Bolsonaro comentou ontem sobre a possibilidade de a conversa com o deputado Miranda ter sido gravada. "Se houve gravação, isso é crime. Pelo amor de Deus. É a mesma coisa: Pega cinco colegas, vamos bater um papo, a gente começa a falar um montão de abobrinhas. Fala da vida do outro, colega isso, colega aquilo. É justo alguém gravar e levar isso para frente? Agora, nada, pelo que eu me lembre, foi tratado com ele com a ênfase como ele vem dizendo."
O deputado já insinuou que se for desmentido pelo presidente vai apresentar as provas de que a conversa ocorreu. Na ocasião, Bolsonaro teria apontado seu líder do governo, deputado Ricardo Barros (PP-PR), como responsável pelos "rolos" envolvendo a compra de vacinas no Ministério da Saúde.

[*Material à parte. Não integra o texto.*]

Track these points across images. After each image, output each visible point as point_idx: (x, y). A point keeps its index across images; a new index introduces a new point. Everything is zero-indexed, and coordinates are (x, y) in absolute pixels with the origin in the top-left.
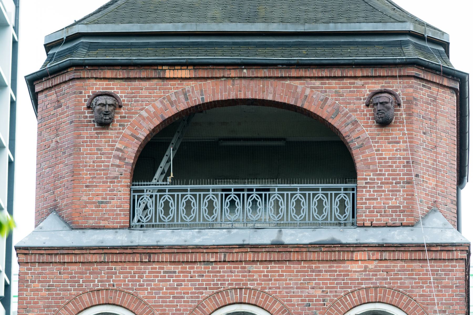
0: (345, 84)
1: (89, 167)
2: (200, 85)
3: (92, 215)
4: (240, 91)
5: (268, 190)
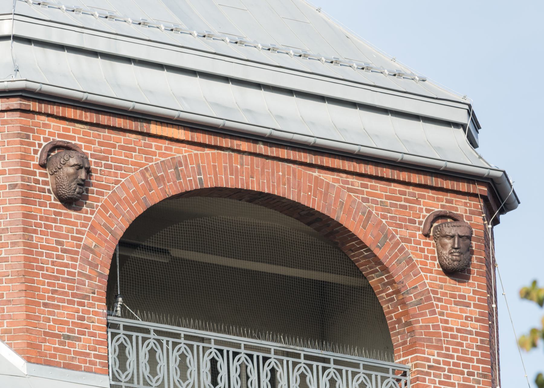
0: (393, 191)
1: (47, 271)
2: (196, 155)
3: (55, 356)
4: (252, 177)
5: (202, 340)
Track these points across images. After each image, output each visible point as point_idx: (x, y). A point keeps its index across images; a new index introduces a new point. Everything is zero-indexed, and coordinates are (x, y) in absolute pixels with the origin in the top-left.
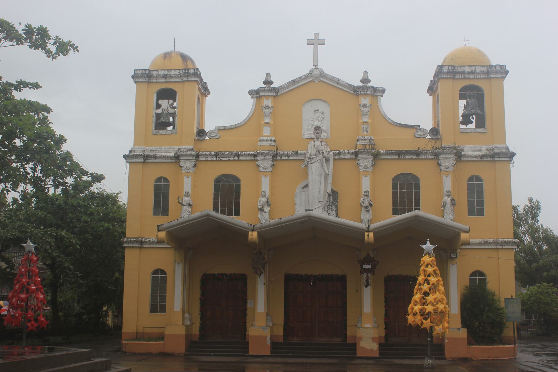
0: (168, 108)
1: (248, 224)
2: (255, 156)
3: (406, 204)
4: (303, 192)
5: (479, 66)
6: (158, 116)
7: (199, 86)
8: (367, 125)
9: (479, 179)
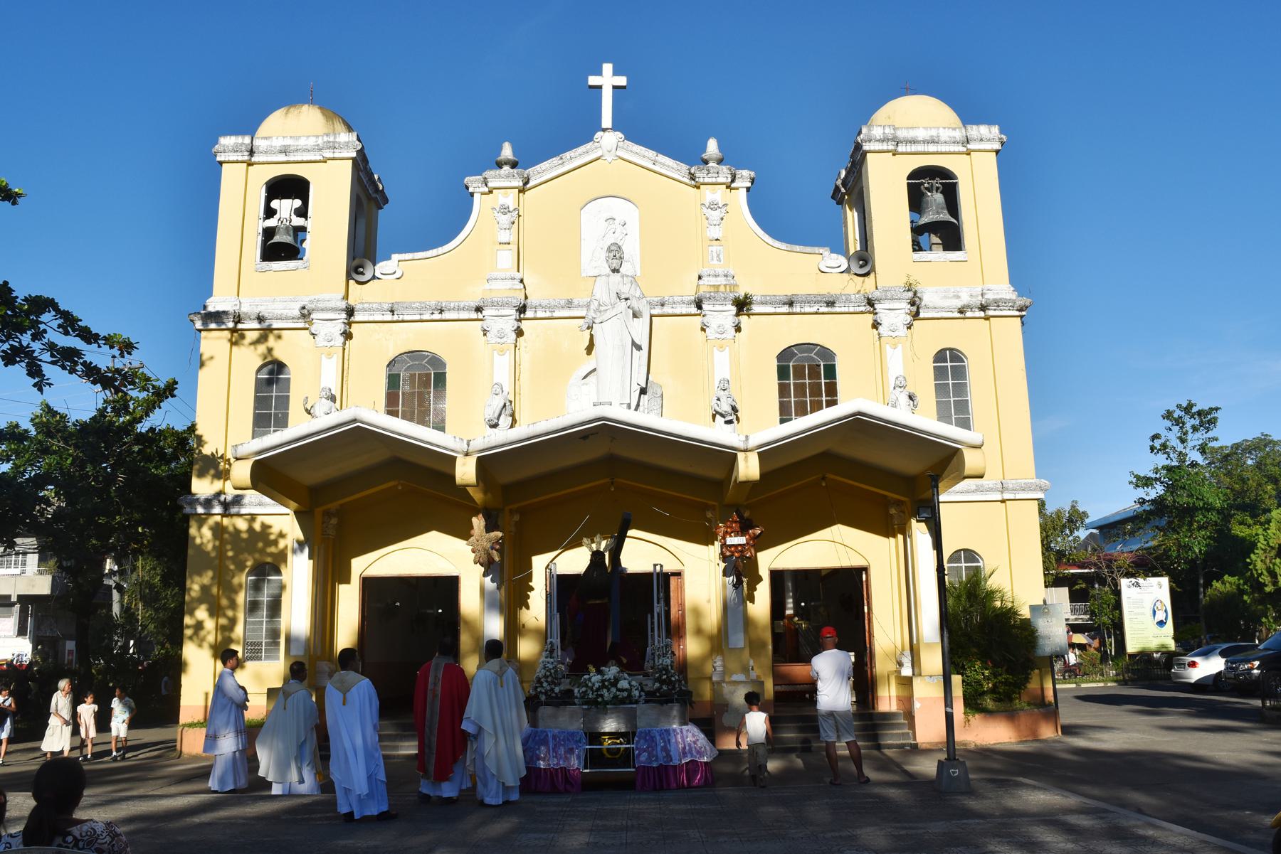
1: (455, 437)
2: (479, 309)
4: (585, 386)
5: (944, 128)
6: (269, 233)
7: (361, 174)
8: (720, 246)
9: (956, 355)
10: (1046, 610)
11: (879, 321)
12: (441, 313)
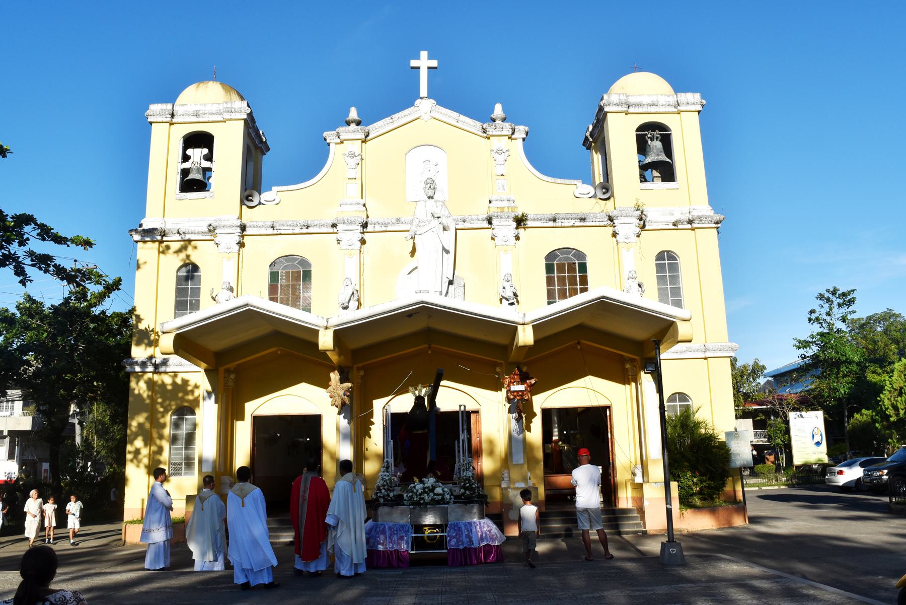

Barros foi ministro no governo Temer e manteve influência na pasta no atual governo. O Estadão apurou que Bolsonaro teria feito críticas nessa conversa também ao presidente da Câmara, Arthur Lira (PP-AL), e ao senador Ciro Nogueira (PP-PI), ambos seus aliados.
Miranda também será alvo da PF, que deve apurar se cometeu crime de denunciação caluniosa.
O crime de prevaricação está previsto no artigo 319 do Código Penal, com pena de até um ano de detenção. Especialistas ouvidos pelo Estadão indicam que o presidente pode não só ter cometido crime de prevaricação, mas também de condescendência com o crime e, até mesmo, de responsabilidade, este último podendo levar à abertura de impeachment.
Juristas ouvidos pelo Estadão veem margem para que Bolsonaro seja enquadrado nos incisos V e VII da lei do impeachment, que falam, respectivamente, da probidade administrativa e do legal emprego dos recursos públicos.
No entanto, uma avaliação interna no Supremo é de que pelo fato de o crime de prevaricação ser de baixo potencial ofensivo, com penas leves, dificilmente o inquérito resulte em uma denúncia contra o presidente. Mesmo que a investigação conclua que Bolsonaro prevaricou ao não comunicar a PF após suspeitas no Ministério da Saúde, o mais provável é que seja proposto a ele um acordo de não persecução penal - neste caso, ele teria que aceitar algumas condições para que o processo seja encerrado.
As informações são do jornal O Estado de S. Paulo.